家族
「ああ……今日も疲れた~」
夕方になるまでスキルを使って鍛錬していた俺は家に向かって、歩いていた。
スキルを使うと、筋トレや走り込み以上に疲れるからきついんだよな~。
だけど主人公になるためには努力は必要だ。
ん?なんで主人公になりたいかって?
そんなの簡単だよ。
憧れているんだ。前世から。
人は子供のころからヒーローになりたい、警察官になりたい。
誰もがそういう憧れを持つ。
俺は昔からその憧れがあって、大人になっても主人公になった自分を想像していた。
強い敵を倒し、仲間を作り、英雄になる。
そんなかっこいい憧れが……忘れることができなかった。
前世ではそういうことはできないと分かってしまったけど、この世界は違う。
スキルという特殊能力を持って生まれ、ドラゴンという倒していい敵も存在する。
この世界なら努力すれば、主人公になれるかもしれない。
目標はどんな敵も無傷で倒す最強の主人公。
子供みたいな夢かもしれないけど、叶えたい。
なってやるよ。理想の主人公に。
「ただいま~」
家に到着した俺は扉を開けて、靴を脱ごうとした。
その時、頭に重い衝撃を受け、俺は思わず「ぐへっ!」と声を漏らす。
イッタ……ちょ、なに!?
「遅かったじゃない。平子」
こ、この声は!
俺は恐る恐る顔を上げると、そこには……ゴリラがいたたたたたたたたたたたたたたたたたたたたた!!アイアンクローするのはやめて!!
「誰がゴリラだ。クソガキ」
「心の声を読まないで母ちゃん!!あと痛い、痛いって!」
俺にアイアンクローを喰らわせているのは、短い黒髪を伸ばした和風美人の若い女性—――平穏流子。

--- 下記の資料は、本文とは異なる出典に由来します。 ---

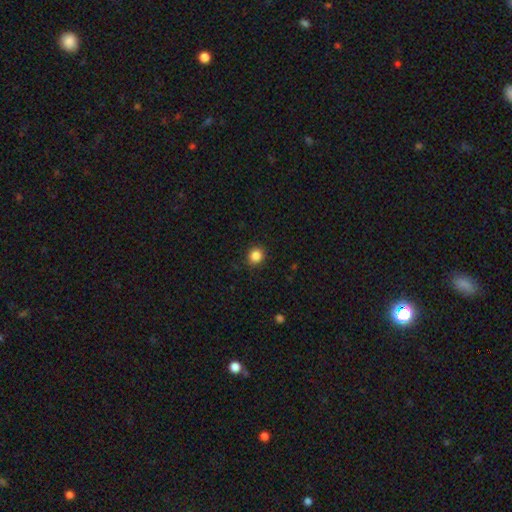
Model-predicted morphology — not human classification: type=smooth (85%); roundness=round (85%); merging=none (90%).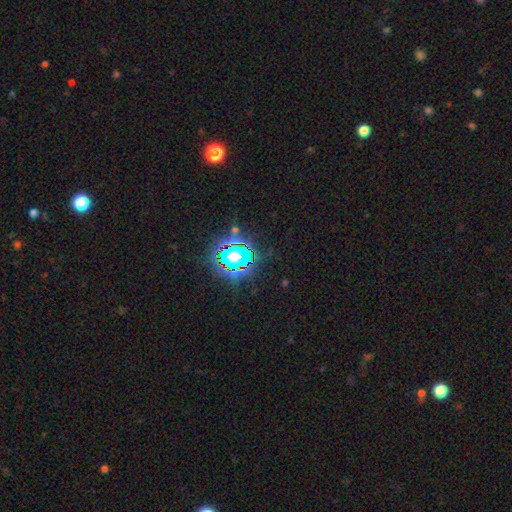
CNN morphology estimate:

顔は美人なんだが、首から下がボディービルダーみたいな身体しているからほとんどゴリラみたいな感じいいいいいいいいいいいたたたたたたたたたたたたたたた!!力を強くするのやめてください!お願いします!!
「なんでアタシがこんなことをしているか分かっているか?」
「な、なんで?ちゃんと時間通り、帰ってきたけど」
「今日も鍛錬していただろう。それもスキルを使って」
「そうだけどいたたたたたたたたたたたた!!」
母ちゃんは指にさらに力を強くする。
痛い痛い!頭が割れる!割れちゃうから!!
「子供らしい遊びをしろと言っているだろうが!」
「別にいいじゃん。鍛えるくらい」
「ダメに決まっているだろうが!子供は子供らしくゲームするなり、テレビ見るなり、友達と遊んだりしてろ!」
「そんな怒んないでよ!」
クッソ……なんでこんな母ちゃんの息子に生まれてしまったんだ。
普通、優しい母親のところに生まれるものだろう。異世界転生は。
なんでこんな猛獣がマッハで逃げるようなゴリラの息子なんかにいいいいいいいいいいいいいいたたたたたたたたたたたたた!!
死ぬ!マジで死ぬ!!
「まぁまぁ流子さん。それぐらいに」
俺が母親にアイアンクローをされていた時、救世主がやってきた。
「優」
「父ちゃん!」
眼鏡を掛けた優しそうな男性—――平穏優は俺達に近付いた。
やった助かった!父ちゃん最高!!
「流子さん。そろそろ放してあげなよ」
「優。だけどこいつ」
「お願いだから許してやって。ね」
「……分かった」
ようやくアイアンクローから解放された俺は、父ちゃんに感謝した。
「ありがとう。父ちゃん」
「いいんだよ。だけど平子。お母さんが怒るのも仕方ないんだよ。だって平子には普通の人として暮らしてほしいんだから」
「……分かってるよ」
母ちゃんと父ちゃんが言いたいことはよく分かる。
この世界はドラゴンという地球外生命体と戦っているから、平穏ではない。
強力なスキルを持って生まれた人はスレイヤーというドラゴンを倒す戦士になることが決まっている。
だが両親は俺にスレイヤーにはならず、普通の人として生きてほしいと願っている。
分かっているよ。そんなことは……。
「心配しなくてもスレイヤーにはならないよ」
「本当かい?」
「うん。ただ憧れているものがあるから鍛錬しているだけ」
「そう……ならいいけど」
「じゃあ俺……手を洗ってくるから」
そう言って俺は洗面所に向かった。
スレイヤーにはならない。それは嘘じゃない。
だが……ドラゴンとは戦わないわけじゃない。
俺が目指す主人公は正体を隠して無双する……そんな感じのになりたいんだ。
だからこれからも鍛錬は続けるし、やめない。
まぁスレイヤー協会に見つかると、強制的にスレイヤーにさせられるかもしれないからバレないようにしないと。
読んでくれてありがとうございます。